Section 1: Data in R
Identify the components of RStudio; Identify the subjects and types of variables in R; Summarise and visualise univariate data, including histograms and box plots.
Section 2: Visualising relationships
Produce plots in ggplot2 in R to illustrate the relationship between pairs of variables; Understand which type of plot to use for different variables; Identify methods to deal with large datasets.
Section 3: Manipulating and joining data
Organise different data types, including strings, dates and times; Filter subjects in a data frame, select individual variables, group data by variables and calculate summary statistics; Join separate dataframes into a single dataframe; Learn how to implement these methods in mapReduce.
Section 4: Transforming data and dimension reduction
Transform data so that it is more appropriate for modelling; Use various methods to transform variables, including q-q plots and Box-Cox transformation, so that they are distributed normally Reduce the number of variables using PCA; Learn how to implement these techniques into modelling data with linear models.
Section 5: Summarising data
Estimate model parameters, both point and interval estimates; Differentiate between the statistical concepts or parameters and statistics; Use statistical summaries to infer population characteristics; Utilise strings; Learn about k-mers in genomics and their relationship to perfect hash functions as an example of text manipulation.

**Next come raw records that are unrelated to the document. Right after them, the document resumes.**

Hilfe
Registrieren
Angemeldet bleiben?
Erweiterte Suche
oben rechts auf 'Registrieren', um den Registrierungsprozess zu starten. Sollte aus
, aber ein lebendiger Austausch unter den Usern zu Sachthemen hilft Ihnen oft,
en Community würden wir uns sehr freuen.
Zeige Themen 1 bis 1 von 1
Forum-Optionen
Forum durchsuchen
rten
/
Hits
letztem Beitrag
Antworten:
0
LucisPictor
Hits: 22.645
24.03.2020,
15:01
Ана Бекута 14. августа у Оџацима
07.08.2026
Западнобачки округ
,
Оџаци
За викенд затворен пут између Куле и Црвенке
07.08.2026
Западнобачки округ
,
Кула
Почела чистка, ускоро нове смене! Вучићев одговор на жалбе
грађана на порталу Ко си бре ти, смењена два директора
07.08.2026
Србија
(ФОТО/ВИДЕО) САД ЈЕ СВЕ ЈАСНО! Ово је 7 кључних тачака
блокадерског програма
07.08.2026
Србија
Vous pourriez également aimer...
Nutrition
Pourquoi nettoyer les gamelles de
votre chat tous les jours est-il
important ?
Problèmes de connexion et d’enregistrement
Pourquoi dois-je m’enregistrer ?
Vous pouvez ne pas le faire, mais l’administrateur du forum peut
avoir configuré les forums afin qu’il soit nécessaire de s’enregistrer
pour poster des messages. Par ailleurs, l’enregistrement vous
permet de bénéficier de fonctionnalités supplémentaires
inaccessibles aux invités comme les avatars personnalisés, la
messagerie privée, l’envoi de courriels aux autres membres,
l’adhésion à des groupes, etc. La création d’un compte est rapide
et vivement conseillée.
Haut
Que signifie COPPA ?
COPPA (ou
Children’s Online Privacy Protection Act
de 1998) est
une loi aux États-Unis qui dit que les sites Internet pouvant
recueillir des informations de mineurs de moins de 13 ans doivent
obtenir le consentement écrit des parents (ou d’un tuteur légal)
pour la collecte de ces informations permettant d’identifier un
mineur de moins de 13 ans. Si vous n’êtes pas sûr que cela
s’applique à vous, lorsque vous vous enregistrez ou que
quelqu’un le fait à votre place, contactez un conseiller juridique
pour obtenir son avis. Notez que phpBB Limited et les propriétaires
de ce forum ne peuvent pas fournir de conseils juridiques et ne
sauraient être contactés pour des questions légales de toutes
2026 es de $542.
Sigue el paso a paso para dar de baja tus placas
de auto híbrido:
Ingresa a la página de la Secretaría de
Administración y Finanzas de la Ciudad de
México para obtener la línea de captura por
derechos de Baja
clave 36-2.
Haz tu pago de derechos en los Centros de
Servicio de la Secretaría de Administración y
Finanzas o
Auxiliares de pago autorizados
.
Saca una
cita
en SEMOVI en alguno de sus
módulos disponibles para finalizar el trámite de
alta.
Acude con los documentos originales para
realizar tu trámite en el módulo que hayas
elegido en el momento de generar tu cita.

Section 6: Introduction to Java
Use complex data structures; Implement your own data structures to organise data; Explain the differences between classes and objects; Motivate object-orientation.
Section 7: Graphs
Encode directed and undirected graphs in different data structures, such as matrices and adjacency lists; Execute basic algorithms, such as depth-first search and breadth-first search.
Section 8: Probability
Determine the probability of events occurring when the probability distribution is discrete; How to approximate.
Section 9: Hashing
Apply hash functions on basic data structures in Java; Implement your own hash functions and execute, these as well as built-in ones; Differentiate good from bad hash functions based on the concept of collisions.
Section 10: Bringing it all together
Understand the context of big data in programming.